Kreativwoche in Gmünd 09 der 3YHKU

Kreativwoche in Gmünd 2009

Kreativwoche in Gmünd 2009

Alle? Schön wär’s. Eigentlich würde man es 16 – 25 jährigen Menschen doch zutrauen, dass sie sich nicht gleich nach der Ankunft wegen der Aufteilung der Zimmer beinahe in die Haare kriegen,… Man soll nicht vorschnell urteilen.
Eine Stunde nachher beim Essen um 12 sind jedoch alle Meinungsverschiedenheiten so gut als möglich aufgeklärt und 31 Schüler plus 2 „ausgewachsene“ Lehrer warten hungrig auf ihr Essen.

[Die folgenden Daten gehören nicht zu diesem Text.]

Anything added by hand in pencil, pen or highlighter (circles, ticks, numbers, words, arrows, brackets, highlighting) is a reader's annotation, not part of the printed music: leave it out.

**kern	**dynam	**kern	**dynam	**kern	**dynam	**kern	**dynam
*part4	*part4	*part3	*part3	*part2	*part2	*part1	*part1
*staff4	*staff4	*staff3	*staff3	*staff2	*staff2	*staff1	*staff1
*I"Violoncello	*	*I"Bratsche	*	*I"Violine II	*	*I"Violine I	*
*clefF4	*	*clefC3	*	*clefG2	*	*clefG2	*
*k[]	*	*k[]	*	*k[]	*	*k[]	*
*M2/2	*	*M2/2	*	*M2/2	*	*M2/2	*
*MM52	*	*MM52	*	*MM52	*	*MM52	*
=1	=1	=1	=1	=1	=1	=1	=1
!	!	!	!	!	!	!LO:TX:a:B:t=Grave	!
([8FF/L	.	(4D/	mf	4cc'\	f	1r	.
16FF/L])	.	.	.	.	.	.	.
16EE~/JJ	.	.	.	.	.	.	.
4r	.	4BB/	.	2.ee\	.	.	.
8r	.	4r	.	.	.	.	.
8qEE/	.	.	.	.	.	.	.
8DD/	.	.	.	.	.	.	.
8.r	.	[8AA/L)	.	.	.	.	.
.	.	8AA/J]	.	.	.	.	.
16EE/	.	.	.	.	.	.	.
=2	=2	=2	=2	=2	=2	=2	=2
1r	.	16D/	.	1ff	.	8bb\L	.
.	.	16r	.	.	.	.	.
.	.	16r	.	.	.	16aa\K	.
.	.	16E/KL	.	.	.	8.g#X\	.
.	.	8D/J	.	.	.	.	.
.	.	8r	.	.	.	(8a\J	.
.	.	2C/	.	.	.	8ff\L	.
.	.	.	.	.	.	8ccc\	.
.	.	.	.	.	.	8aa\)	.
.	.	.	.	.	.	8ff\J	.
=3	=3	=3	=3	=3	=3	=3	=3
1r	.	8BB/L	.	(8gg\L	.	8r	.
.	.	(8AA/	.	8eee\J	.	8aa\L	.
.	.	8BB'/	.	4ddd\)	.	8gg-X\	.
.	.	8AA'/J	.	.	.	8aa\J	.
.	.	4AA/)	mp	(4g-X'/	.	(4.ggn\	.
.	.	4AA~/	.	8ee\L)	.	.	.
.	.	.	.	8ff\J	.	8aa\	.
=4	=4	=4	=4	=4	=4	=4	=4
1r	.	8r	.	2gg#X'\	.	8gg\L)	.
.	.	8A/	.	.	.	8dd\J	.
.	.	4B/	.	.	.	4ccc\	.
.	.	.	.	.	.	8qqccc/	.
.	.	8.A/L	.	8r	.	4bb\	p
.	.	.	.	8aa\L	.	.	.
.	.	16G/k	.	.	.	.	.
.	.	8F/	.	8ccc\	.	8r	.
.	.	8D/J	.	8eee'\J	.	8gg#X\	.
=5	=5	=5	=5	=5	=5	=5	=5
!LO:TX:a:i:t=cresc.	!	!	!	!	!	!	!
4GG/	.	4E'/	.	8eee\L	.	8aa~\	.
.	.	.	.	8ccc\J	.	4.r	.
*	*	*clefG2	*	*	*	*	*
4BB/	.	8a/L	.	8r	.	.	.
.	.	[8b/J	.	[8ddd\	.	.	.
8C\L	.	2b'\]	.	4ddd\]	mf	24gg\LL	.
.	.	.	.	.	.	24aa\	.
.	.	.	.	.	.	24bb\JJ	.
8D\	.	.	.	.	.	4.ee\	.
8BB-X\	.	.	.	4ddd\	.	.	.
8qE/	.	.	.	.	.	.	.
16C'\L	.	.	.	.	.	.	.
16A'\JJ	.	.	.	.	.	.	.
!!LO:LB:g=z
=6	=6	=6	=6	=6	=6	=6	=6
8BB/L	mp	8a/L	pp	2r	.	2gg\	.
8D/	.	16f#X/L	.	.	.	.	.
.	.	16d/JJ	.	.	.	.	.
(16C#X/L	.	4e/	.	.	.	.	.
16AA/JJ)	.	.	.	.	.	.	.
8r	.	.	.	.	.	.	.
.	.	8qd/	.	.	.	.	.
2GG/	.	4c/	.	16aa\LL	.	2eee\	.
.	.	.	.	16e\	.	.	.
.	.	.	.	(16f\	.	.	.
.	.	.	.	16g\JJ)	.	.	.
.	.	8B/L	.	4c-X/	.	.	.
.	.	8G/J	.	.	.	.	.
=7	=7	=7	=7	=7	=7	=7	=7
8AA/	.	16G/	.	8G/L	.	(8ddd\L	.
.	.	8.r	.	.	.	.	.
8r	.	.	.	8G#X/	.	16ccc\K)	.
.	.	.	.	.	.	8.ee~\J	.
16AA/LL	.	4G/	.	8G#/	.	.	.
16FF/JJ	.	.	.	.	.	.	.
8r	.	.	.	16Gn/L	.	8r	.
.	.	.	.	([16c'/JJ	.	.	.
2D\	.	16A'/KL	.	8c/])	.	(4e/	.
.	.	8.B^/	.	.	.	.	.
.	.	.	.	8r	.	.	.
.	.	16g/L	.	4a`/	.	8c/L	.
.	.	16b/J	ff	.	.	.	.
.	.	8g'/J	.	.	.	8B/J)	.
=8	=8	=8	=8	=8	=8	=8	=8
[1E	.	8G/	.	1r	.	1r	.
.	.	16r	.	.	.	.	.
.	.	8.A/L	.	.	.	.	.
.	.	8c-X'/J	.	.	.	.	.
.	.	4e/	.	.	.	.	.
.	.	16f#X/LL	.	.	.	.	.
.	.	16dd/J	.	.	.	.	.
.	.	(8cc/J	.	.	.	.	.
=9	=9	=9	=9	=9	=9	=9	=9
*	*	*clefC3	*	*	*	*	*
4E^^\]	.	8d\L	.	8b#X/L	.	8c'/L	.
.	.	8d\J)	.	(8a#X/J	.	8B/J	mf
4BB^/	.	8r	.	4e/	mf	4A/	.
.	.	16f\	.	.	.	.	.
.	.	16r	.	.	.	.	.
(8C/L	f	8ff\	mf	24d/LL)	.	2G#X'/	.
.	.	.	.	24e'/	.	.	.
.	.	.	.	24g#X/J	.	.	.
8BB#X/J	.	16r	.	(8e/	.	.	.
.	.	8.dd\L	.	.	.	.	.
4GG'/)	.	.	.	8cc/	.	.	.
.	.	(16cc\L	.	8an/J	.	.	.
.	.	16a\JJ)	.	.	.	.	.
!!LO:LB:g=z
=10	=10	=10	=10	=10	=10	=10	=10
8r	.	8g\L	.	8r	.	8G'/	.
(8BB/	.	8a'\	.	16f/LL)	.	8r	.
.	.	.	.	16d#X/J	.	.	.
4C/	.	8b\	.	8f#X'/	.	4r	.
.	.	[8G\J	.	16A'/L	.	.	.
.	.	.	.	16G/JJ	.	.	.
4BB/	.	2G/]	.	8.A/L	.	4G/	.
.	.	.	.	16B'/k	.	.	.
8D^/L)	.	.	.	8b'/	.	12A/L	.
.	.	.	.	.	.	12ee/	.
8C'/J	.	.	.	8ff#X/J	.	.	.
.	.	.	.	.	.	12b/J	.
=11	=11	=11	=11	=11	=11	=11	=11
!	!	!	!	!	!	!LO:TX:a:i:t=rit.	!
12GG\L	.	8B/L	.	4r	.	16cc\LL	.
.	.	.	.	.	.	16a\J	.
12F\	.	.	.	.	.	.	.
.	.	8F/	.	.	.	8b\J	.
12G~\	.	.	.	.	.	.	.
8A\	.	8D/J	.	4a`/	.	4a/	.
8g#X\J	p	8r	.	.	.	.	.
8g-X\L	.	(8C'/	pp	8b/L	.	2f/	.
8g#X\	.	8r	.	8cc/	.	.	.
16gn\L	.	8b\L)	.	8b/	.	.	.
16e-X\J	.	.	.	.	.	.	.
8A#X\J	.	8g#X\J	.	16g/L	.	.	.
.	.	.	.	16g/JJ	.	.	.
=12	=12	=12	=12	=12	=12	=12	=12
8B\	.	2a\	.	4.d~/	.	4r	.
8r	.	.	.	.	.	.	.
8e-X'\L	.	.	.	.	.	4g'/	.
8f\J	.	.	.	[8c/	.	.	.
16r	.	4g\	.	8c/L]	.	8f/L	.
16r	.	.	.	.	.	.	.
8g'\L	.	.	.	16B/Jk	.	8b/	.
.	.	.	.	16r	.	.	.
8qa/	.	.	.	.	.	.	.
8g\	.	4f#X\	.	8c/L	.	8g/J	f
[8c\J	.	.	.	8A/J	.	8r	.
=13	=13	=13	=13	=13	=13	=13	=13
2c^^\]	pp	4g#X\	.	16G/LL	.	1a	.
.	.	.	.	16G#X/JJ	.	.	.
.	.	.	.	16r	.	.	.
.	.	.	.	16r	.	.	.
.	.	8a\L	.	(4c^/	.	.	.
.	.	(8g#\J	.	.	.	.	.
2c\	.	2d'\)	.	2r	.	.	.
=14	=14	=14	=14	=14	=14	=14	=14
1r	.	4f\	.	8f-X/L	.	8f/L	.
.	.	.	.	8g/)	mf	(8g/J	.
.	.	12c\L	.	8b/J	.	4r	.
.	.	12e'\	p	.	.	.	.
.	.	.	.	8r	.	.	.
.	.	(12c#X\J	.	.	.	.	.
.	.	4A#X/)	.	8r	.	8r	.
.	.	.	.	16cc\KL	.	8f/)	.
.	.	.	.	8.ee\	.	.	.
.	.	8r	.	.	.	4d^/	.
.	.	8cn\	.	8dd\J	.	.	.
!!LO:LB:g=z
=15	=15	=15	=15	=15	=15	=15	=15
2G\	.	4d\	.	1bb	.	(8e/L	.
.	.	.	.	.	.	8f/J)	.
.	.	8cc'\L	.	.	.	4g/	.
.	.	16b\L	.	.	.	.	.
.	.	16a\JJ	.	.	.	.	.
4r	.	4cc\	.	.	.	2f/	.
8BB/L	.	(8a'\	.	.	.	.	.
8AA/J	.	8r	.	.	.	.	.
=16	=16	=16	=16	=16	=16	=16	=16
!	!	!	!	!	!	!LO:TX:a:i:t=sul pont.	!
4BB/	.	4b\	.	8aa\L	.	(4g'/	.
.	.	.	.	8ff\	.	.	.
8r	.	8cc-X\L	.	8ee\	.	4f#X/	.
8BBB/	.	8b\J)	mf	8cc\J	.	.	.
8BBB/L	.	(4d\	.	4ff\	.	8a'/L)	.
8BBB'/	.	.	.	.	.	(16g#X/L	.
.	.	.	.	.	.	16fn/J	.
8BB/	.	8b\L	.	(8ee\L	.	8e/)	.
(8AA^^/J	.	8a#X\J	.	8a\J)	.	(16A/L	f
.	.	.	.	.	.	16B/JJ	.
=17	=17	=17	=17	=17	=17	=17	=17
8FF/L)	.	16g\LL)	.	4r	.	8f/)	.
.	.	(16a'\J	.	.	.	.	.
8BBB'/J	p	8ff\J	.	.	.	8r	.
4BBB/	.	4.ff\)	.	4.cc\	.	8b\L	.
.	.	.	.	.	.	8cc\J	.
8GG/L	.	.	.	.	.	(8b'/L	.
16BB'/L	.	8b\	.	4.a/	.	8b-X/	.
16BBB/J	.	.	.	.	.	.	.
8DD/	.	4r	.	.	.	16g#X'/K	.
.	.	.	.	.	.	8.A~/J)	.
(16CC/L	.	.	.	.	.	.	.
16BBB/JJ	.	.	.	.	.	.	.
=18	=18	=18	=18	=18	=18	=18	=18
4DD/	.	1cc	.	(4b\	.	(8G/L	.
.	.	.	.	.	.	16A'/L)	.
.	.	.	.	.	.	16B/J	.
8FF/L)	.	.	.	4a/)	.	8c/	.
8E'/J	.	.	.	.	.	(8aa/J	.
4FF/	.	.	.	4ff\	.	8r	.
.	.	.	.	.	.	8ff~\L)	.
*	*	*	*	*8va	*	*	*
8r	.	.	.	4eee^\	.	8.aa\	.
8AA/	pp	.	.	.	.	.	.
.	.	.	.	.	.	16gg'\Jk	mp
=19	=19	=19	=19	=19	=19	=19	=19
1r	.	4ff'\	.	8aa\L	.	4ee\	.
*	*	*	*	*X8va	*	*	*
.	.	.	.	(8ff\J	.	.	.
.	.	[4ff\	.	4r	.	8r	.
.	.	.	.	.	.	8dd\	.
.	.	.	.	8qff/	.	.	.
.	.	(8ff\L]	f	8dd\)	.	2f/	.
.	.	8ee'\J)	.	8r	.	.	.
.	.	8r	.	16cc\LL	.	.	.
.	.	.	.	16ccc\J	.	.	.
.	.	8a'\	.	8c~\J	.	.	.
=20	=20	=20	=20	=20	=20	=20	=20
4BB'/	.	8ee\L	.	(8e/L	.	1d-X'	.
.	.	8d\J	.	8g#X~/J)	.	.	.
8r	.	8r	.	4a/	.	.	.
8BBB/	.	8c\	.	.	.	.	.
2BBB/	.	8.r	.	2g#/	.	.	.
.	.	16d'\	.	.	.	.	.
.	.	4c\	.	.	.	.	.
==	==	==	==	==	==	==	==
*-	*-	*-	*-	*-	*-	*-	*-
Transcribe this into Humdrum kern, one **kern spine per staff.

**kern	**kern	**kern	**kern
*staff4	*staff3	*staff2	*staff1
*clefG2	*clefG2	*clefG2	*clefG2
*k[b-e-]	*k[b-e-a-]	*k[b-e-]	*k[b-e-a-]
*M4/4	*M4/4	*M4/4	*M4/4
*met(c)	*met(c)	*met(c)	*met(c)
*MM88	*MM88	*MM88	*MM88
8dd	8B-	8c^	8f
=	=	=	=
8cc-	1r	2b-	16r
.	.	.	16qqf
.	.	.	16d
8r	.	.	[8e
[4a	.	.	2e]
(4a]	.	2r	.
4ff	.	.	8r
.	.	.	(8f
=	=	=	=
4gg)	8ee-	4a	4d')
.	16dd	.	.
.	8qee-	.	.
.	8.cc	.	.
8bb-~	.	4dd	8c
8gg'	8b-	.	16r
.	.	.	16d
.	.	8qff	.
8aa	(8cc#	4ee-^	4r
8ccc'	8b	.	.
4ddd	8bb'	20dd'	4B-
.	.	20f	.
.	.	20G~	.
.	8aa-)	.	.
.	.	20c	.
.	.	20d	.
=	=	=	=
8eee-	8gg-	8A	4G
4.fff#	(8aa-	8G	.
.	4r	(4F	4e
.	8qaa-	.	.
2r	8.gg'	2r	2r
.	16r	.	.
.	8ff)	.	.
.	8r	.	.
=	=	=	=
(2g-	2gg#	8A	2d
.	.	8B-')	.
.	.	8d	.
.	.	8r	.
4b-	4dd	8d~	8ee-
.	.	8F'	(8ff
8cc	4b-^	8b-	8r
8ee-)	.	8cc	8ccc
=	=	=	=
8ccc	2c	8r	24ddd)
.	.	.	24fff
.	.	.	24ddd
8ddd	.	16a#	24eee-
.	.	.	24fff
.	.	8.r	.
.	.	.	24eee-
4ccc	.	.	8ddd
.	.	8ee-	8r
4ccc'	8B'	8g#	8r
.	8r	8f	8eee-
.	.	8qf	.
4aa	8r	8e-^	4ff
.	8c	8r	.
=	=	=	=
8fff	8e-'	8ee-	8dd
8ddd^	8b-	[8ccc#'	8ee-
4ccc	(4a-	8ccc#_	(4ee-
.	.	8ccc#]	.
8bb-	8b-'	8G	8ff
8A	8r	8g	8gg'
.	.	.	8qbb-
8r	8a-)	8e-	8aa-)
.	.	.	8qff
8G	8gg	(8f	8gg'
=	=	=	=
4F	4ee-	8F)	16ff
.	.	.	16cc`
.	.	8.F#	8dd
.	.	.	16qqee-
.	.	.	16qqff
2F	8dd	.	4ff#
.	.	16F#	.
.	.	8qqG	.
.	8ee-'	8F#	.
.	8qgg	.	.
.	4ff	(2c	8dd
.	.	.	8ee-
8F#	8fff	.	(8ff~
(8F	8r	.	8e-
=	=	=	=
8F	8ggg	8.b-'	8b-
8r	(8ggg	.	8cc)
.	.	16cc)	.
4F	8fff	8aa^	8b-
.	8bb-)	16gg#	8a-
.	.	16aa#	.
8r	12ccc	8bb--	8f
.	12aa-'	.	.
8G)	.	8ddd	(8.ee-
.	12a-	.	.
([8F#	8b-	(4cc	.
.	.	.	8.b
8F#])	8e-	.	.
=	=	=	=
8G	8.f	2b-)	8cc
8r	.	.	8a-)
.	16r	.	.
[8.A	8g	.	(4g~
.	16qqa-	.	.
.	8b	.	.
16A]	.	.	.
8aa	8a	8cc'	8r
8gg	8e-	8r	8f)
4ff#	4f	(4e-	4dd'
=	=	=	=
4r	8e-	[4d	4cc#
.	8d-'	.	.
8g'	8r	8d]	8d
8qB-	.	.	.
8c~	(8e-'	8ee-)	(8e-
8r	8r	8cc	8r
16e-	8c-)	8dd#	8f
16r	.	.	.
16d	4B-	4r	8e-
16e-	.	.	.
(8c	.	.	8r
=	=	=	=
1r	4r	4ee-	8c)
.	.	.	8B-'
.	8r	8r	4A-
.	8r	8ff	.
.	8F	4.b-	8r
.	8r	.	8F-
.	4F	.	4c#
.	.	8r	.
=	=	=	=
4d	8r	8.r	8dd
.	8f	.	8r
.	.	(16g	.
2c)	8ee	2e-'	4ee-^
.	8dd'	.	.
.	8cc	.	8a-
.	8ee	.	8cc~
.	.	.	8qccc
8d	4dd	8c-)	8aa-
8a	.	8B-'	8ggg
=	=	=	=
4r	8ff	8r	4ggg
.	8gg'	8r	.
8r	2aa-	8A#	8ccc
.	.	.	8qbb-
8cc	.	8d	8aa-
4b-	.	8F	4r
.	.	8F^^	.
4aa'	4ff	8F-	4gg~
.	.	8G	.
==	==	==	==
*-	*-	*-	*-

„Hoffentlich is’ wenigstens gut!“ Einige Stimmen haben offensichtlich negative Erfahrungen mit „fremdem Essen“ gemacht oder haben von Geburt an „rassistische Vorurteile“ gegen „ausländisches“ Essen. Die armen Wiener Schnitzel, die eine kleine Fettschicht in ihrer Mitte nicht verbergen können, der arme Braten, der nicht hundertprozentig durch ist…

Nun nicht hier, zumindest nicht am ersten Tag!
Als Vorspeise eine vorzügliche klare Gemüsesuppe, die Hauptspeise Fleisch mit Schwammerlsoße und Kartoffeln. für die Vegetarier „Schlutzngrapferl“ und für alle mehr als genug.
„Halt! Dableiben Mädels, hab´’i noch gute Nachspeis’!“ ertönt der Ruf der sympathischen Kellnerin mit dem fremdländischen Akzent. Also gut, die Nachspeis’ auch noch. Obwohl eigentlich keiner mehr auch nur einen Bissen hinunter zu bringen scheint, isst die Gesellschaft auch noch die Nachspeise: ein Eisbecher mit Waffeln.

Das kurze Mittagsschläfchen vergeht wie im Flug und es folgt die Stunde der Entscheidung. Für welche der vier angebotenen Gruppen soll man sich entscheiden. Um die Entscheidung zu erleichtern wird ein Treffen mit den vier Künstlern arrangiert, die sich vorstellen und einen kurzen Einblick in die Arbeit erlauben, die sie mit uns Kreativen vorhaben. Dazu werden sie in vier Gruppen eingeteilt und dürfen im Rad die Künstler unter die Lupe nehmen.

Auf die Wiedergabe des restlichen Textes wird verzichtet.